TASK STATEMENT.
Exactly reproduce the lines of the listing below from the one containing "want to surprise" through the one containing "solicitation num". Skip the images.

GIVEN RECORDS.
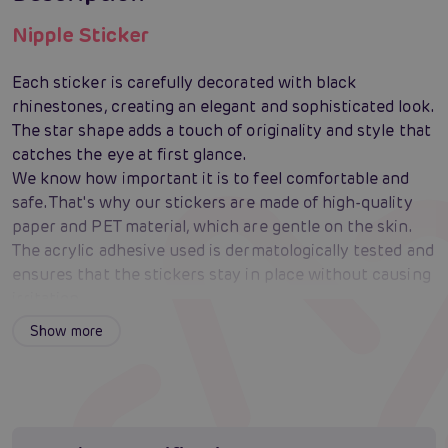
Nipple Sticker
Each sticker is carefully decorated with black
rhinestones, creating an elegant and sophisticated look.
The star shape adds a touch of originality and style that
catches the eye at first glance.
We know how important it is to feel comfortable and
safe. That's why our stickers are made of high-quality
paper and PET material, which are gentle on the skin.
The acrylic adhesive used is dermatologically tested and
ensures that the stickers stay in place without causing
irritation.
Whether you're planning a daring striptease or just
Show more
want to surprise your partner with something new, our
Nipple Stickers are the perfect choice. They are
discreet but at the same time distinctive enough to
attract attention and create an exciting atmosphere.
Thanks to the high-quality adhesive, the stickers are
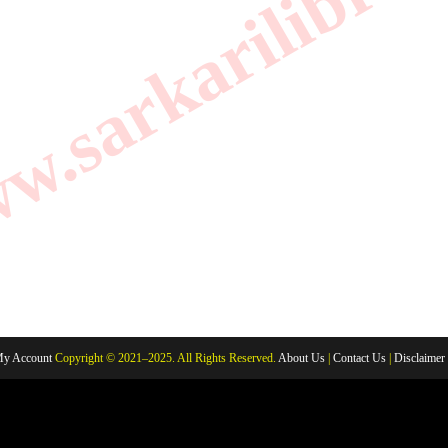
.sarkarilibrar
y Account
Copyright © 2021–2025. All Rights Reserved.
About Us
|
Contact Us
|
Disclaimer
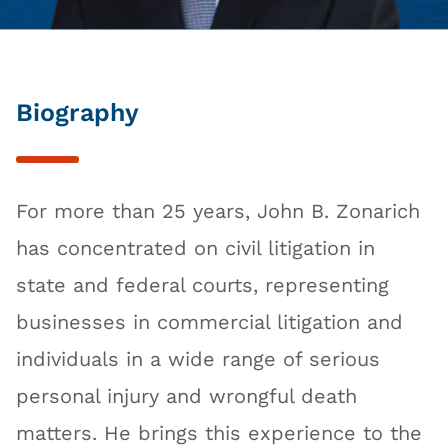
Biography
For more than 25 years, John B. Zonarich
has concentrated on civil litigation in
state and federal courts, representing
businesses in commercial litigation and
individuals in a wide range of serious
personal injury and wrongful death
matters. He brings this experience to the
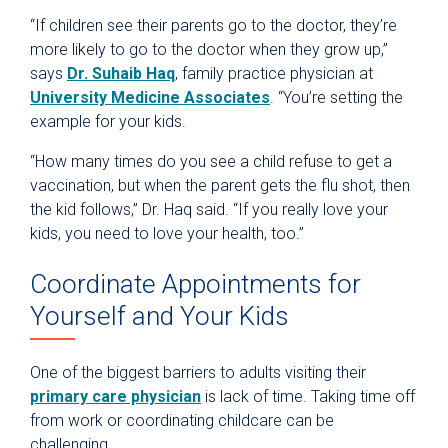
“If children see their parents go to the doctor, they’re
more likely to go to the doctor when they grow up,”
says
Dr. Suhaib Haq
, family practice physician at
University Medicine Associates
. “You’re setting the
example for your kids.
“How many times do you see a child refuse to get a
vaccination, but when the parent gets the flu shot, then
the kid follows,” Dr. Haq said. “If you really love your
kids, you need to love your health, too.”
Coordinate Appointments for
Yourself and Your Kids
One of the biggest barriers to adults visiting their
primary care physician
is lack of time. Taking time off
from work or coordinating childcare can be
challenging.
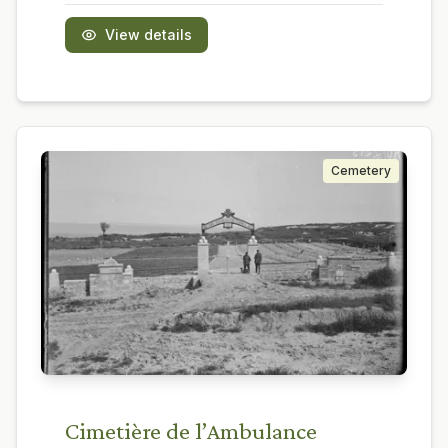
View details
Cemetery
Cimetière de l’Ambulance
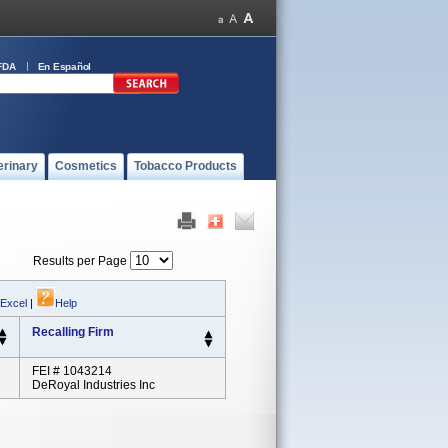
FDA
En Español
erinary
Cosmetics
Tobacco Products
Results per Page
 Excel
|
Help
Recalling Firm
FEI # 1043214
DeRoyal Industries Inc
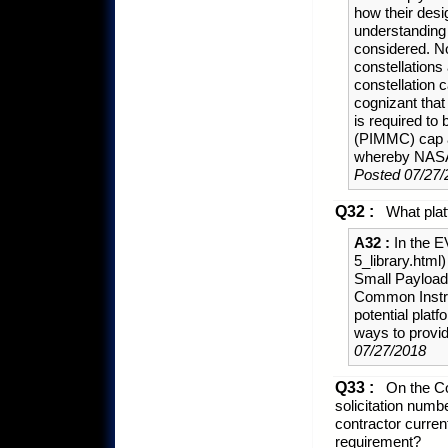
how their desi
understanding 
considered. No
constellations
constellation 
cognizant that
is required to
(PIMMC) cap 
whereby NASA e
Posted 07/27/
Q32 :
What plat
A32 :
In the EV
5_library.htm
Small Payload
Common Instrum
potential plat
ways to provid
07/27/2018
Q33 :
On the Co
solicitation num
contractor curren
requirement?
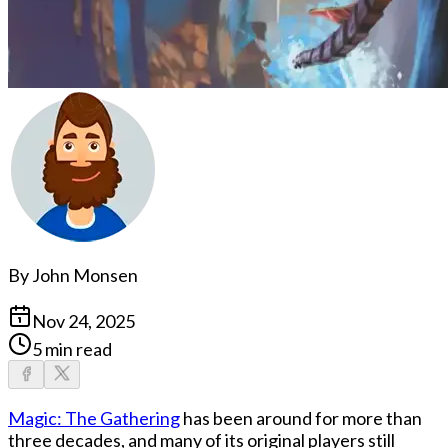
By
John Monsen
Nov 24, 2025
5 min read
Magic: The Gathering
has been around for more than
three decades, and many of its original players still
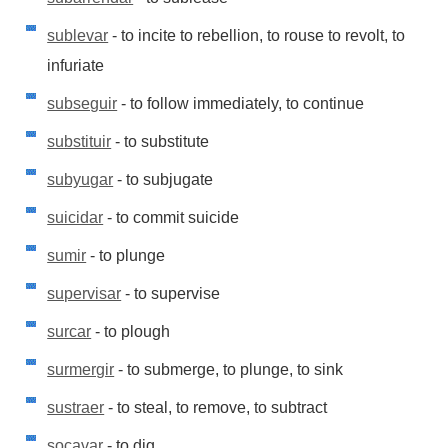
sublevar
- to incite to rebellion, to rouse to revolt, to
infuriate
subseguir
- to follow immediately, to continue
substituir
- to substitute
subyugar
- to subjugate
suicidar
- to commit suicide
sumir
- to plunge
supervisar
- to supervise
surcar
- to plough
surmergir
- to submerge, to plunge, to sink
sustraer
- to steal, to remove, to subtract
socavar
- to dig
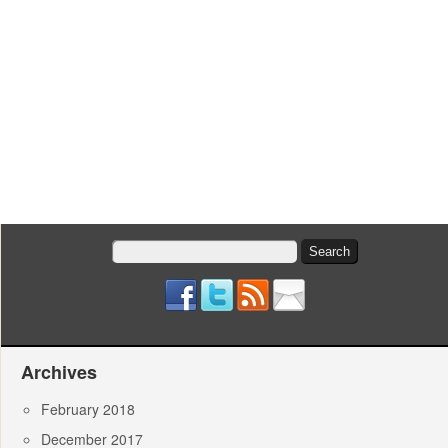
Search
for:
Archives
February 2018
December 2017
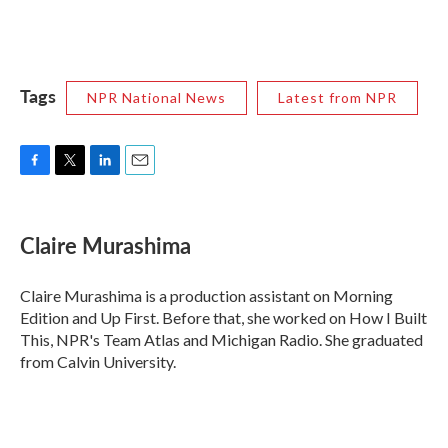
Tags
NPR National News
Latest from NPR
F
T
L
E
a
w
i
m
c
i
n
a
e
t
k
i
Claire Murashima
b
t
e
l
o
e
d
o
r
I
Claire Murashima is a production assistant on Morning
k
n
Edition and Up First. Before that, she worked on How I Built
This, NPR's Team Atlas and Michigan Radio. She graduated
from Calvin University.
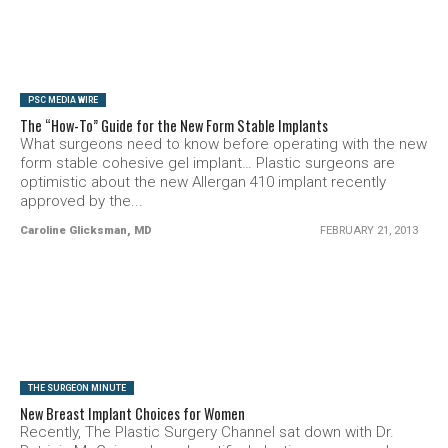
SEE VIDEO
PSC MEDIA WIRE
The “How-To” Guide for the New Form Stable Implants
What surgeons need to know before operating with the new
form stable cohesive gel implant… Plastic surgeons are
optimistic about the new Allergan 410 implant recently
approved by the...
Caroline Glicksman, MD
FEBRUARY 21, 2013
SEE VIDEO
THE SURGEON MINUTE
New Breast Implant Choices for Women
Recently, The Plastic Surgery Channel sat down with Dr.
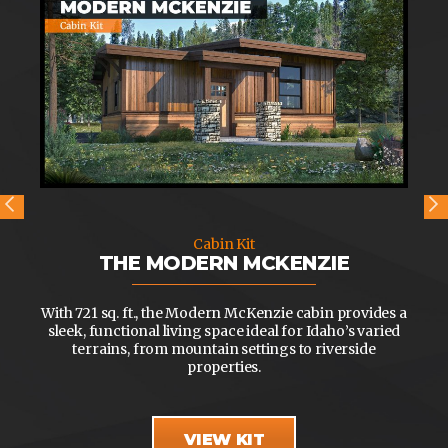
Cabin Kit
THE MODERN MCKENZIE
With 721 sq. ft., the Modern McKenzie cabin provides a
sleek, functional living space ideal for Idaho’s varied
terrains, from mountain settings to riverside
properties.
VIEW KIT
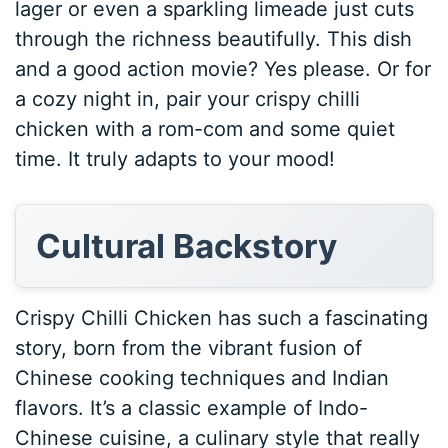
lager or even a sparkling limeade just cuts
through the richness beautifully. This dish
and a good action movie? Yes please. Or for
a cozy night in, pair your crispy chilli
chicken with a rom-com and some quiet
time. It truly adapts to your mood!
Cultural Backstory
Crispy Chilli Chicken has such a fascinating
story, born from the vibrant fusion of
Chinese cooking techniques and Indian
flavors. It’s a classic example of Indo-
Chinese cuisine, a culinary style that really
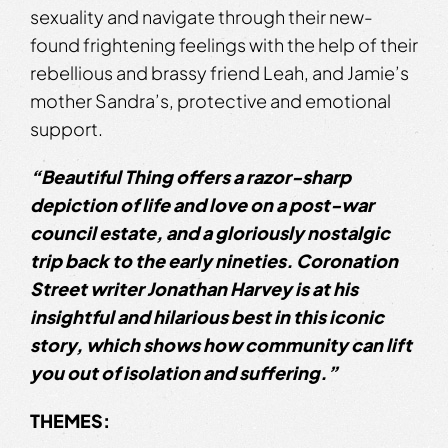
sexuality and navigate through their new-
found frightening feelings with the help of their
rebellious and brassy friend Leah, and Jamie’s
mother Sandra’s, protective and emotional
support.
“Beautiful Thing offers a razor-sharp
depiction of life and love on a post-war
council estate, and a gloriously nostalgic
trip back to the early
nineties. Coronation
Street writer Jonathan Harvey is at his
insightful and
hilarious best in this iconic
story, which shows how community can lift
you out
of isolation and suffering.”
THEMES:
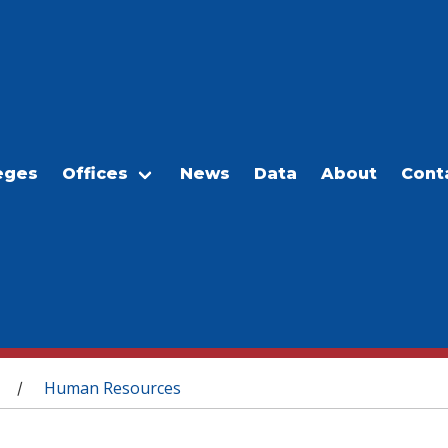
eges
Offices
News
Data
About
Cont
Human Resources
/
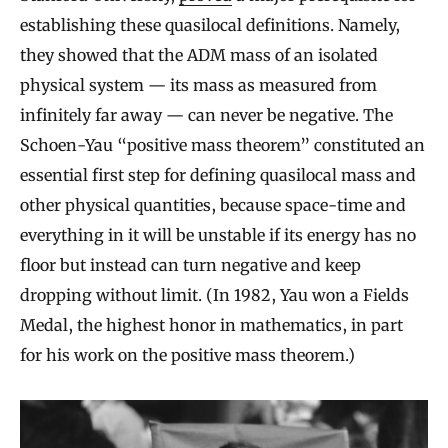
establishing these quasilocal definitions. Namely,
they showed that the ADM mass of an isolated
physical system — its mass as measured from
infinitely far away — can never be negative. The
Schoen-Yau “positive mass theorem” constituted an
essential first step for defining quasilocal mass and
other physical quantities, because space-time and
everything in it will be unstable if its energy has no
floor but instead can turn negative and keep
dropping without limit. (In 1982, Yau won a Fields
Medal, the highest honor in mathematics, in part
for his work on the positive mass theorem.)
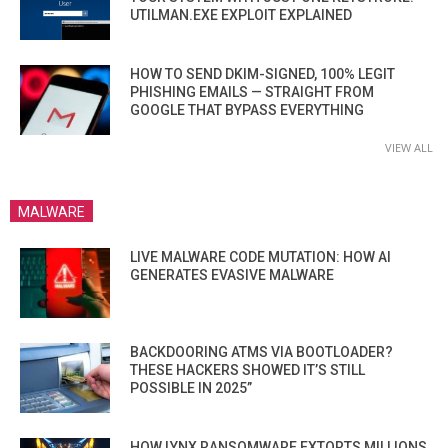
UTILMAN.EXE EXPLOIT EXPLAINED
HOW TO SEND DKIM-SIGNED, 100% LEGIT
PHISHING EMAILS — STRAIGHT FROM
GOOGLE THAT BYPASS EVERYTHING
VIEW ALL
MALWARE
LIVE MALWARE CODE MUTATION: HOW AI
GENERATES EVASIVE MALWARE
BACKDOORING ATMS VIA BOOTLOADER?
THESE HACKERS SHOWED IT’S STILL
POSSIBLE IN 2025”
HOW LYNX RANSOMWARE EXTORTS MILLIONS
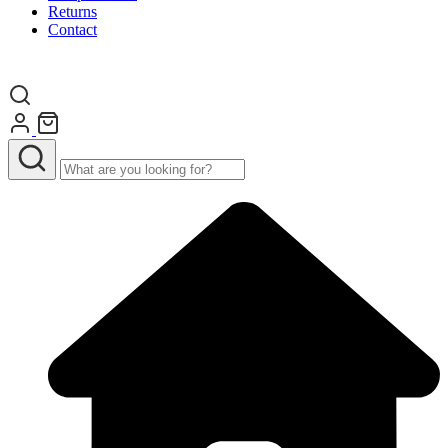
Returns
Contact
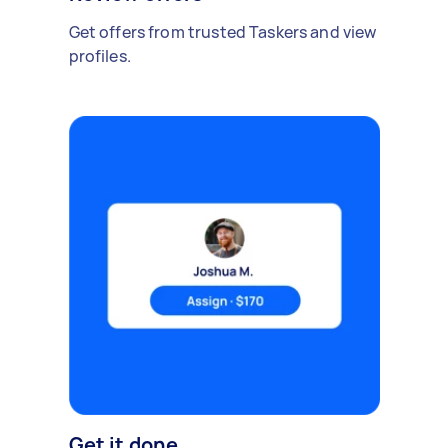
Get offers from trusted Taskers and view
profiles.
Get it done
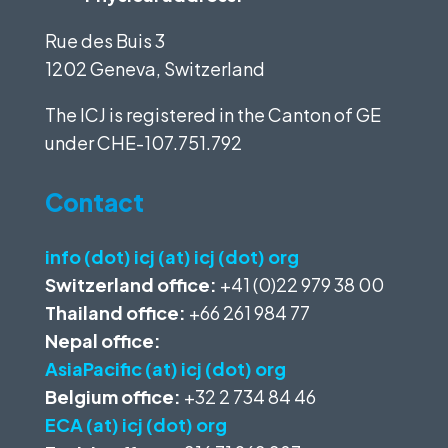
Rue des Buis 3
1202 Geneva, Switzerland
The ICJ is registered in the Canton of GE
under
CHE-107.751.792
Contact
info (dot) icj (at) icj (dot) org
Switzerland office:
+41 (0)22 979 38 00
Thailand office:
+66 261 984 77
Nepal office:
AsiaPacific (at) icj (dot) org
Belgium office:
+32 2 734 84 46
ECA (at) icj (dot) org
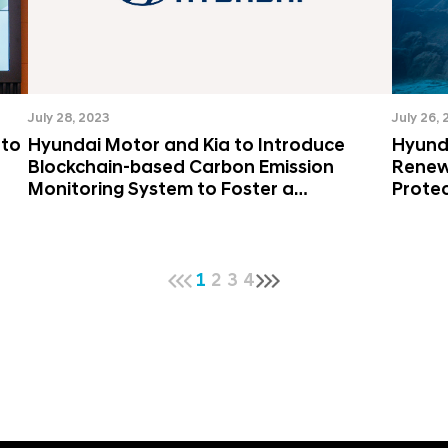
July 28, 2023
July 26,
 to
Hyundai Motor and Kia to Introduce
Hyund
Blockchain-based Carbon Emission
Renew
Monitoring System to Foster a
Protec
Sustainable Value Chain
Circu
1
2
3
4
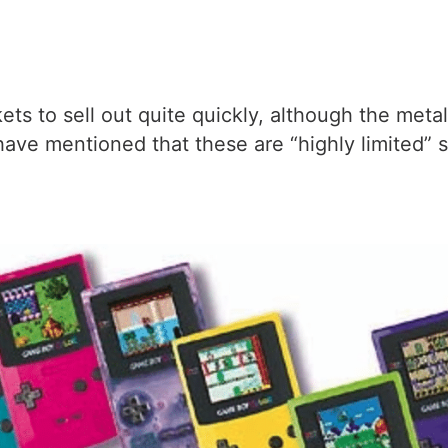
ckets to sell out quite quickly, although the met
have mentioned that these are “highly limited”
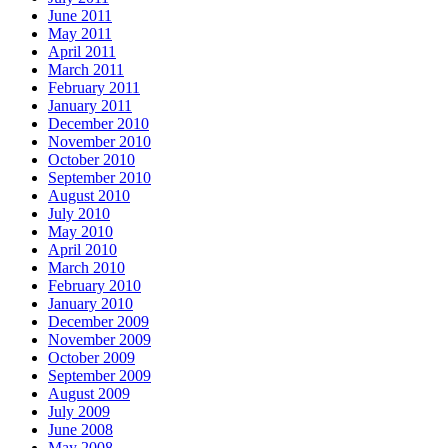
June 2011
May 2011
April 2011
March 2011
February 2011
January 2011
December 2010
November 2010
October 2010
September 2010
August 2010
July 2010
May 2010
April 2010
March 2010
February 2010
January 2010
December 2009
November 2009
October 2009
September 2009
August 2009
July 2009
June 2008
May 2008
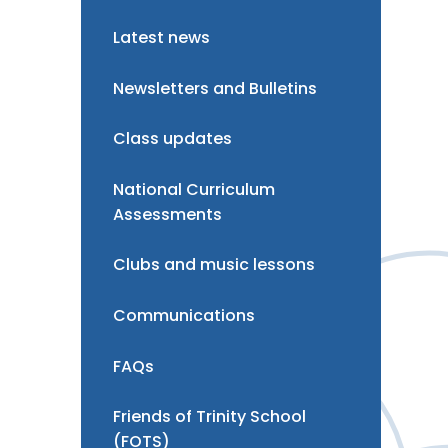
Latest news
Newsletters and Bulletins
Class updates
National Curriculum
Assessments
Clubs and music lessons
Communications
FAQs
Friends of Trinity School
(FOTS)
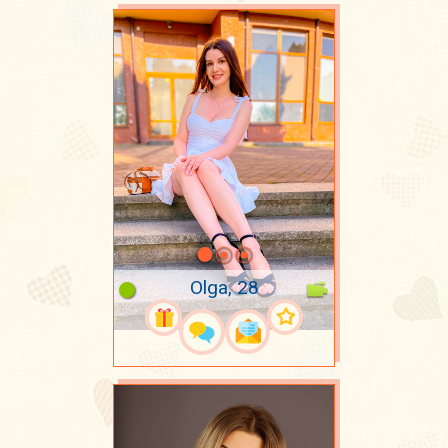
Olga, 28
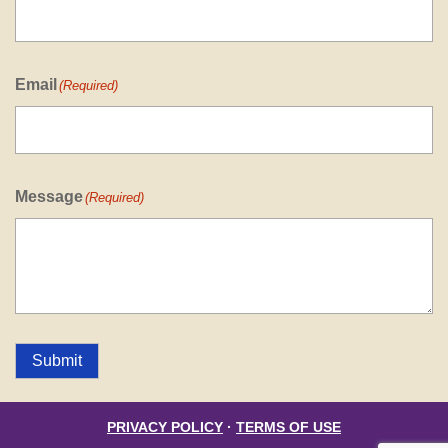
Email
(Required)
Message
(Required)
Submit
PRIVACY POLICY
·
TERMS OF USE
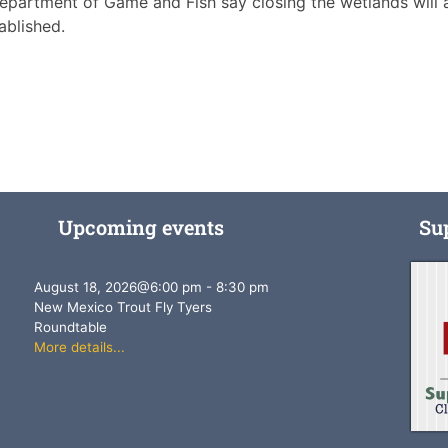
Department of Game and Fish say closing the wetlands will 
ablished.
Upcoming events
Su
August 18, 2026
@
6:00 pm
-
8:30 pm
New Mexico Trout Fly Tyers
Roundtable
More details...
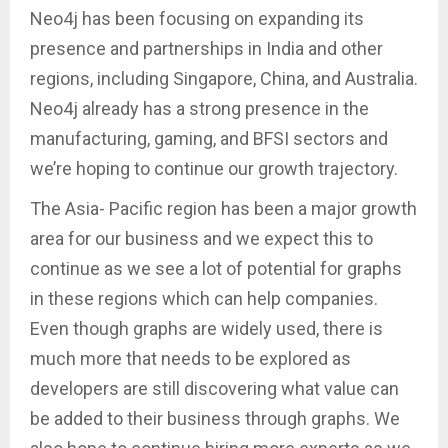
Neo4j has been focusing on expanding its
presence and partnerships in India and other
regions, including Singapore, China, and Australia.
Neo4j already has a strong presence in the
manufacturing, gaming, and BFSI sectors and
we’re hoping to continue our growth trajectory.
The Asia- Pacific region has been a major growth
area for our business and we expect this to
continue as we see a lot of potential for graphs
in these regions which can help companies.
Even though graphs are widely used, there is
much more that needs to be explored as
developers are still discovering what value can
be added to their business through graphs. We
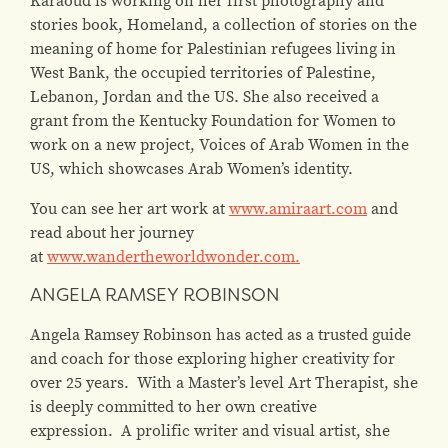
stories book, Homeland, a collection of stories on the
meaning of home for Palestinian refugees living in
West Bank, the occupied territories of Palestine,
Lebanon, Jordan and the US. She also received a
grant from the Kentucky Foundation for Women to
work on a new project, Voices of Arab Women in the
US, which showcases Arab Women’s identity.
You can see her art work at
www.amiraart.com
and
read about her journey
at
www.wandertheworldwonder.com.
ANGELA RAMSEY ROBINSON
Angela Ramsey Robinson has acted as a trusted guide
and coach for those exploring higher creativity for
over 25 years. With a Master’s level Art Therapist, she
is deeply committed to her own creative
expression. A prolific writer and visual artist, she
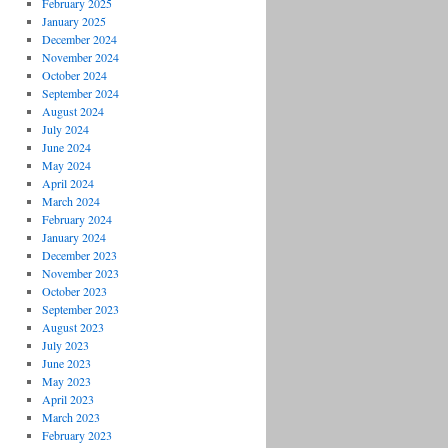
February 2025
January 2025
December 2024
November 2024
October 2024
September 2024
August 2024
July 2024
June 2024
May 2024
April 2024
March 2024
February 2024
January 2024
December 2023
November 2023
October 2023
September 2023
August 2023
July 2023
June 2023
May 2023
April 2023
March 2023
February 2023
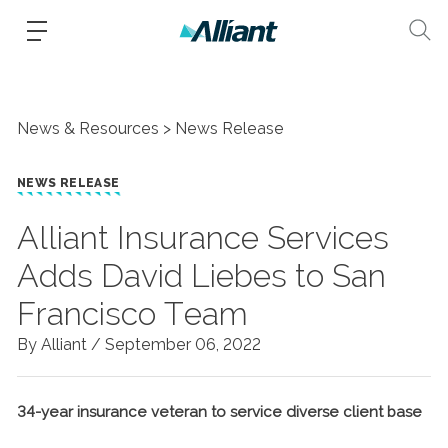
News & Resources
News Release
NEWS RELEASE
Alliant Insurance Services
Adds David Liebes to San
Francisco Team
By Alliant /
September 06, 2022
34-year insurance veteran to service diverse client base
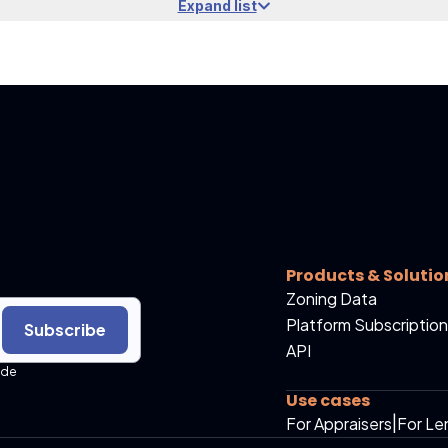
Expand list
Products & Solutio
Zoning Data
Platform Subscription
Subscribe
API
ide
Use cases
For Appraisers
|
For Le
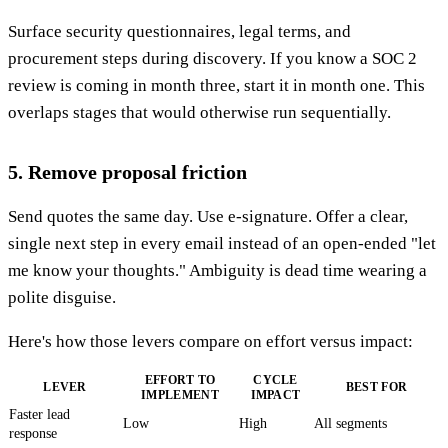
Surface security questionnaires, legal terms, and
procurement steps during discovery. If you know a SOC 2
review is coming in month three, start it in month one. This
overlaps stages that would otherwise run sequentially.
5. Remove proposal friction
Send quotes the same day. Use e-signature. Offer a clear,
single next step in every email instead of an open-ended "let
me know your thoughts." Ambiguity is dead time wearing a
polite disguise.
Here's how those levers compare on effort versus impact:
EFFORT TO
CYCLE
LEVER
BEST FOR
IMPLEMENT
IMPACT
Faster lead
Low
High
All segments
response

RESPONSE BOX.
want to surprise your partner with something new, our
Nipple Stickers are the perfect choice. They are
discreet but at the same time distinctive enough to
attract attention and create an exciting atmosphere.
Thanks to the high-quality adhesive, the stickers are
.sarkarilibrar
y Account
Copyright © 2021–2025. All Rights Reserved.
About Us
|
Contact Us
|
Disclaimer
Biography
For more than 25 years, John B. Zonarich
has concentrated on civil litigation in
state and federal courts, representing
businesses in commercial litigation and
individuals in a wide range of serious
personal injury and wrongful death
matters. He brings this experience to the
“If children see their parents go to the doctor, they’re
more likely to go to the doctor when they grow up,”
says
Dr. Suhaib Haq
, family practice physician at
University Medicine Associates
. “You’re setting the
example for your kids.
“How many times do you see a child refuse to get a
vaccination, but when the parent gets the flu shot, then
the kid follows,” Dr. Haq said. “If you really love your
kids, you need to love your health, too.”
Coordinate Appointments for
Yourself and Your Kids
One of the biggest barriers to adults visiting their
primary care physician
is lack of time. Taking time off
from work or coordinating childcare can be
challenging.
View details
Cemetery
Cimetière de l’Ambulance
FDA
En Español
erinary
Cosmetics
Tobacco Products
Results per Page
 Excel
|
Help
Recalling Firm
FEI # 1043214
DeRoyal Industries Inc
how their desi
understanding 
considered. No
constellations
constellation 
cognizant that
is required to
(PIMMC) cap 
whereby NASA e
Posted 07/27/
Q32 :
What plat
A32 :
In the EV
5_library.htm
Small Payload
Common Instrum
potential plat
ways to provid
07/27/2018
Q33 :
On the Co
solicitation num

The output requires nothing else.